Autre exemple, dans une vidéo sur l’origine des chevaux, François Verheggen illustre son propos avec une séquence vidéo montrant Hyracotherium, un ancêtre des chevaux ayant vécu il y a quelque 50 millions d’années, qui se déplace. Pour la réaliser, il s’est appuyé sur une reconstitution artistique existante ainsi que sur la version numérique d’un ouvrage du paléontologue français Ludovic Orlando, spécialiste de l’évolution des chevaux.
« Je n’ai pas le temps de lire un livre entier qui entre dans tous les détails de l’évolution de la locomotion des ancêtres des chevaux. J’ai donc demandé à l’IA si un passage décrivait la manière dont Hyracotherium se déplaçait. Une fois ce passage identifié, je l’ai réinjecté dans l’IA en précisant la taille de l’animal — celle d’un renard — et en lui demandant de s’inspirer des mouvements d’un autre animal qui se déplace sur le bout des doigts. Claude a alors généré une série d’images animées correspondant à cette description », précise François Verheggen.
Des costumes sur mesure
L’usage de l’IA reste toutefois ciblé dans le processus de production. « Au montage, je m’en sers uniquement pour supprimer les silences.

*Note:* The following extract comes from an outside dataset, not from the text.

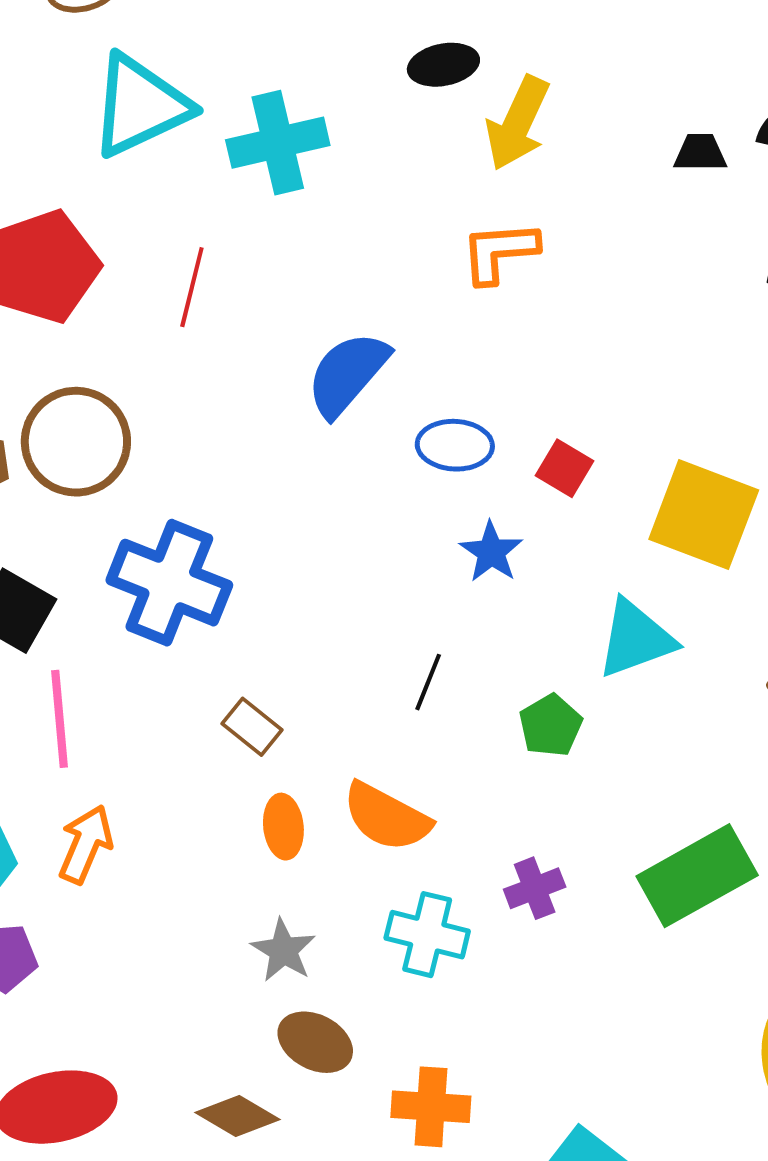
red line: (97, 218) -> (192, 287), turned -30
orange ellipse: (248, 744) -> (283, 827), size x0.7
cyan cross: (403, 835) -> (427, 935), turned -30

Mon monteur, lui, n’utilise pas d’IA. »
En revanche, elle joue un rôle plus créatif dans la conception des miniatures : « Le graphiste l’utilise pour me mettre en scène dans différents costumes — cosmonaute, mineur couvert de charbon pour la vidéo sur les iguanodons, ou encore dans une bouche d’égout. Pour entraîner son modèle, je lui ai fourni une cinquantaine de photos de mon visage avec des expressions variées. »
Du côté des moyens, la faculté de Gembloux soutient le projet en finançant quelques heures de travail étudiant pour le montage. La subvention du Fonds Wernaers constitue également un apport précieux, car les revenus publicitaires de Youtube couvrent à peine le reste des coûts, d’autant que les exigences de qualité augmentent et nécessitent davantage de temps de montage.
« Mon rêve serait de trouver un partenaire durable, public ou privé, qui partage mes valeurs et soutienne la chaîne en échange de visibilité. Cela permettrait de développer des projets encore plus ambitieux », conclut François Verheggen.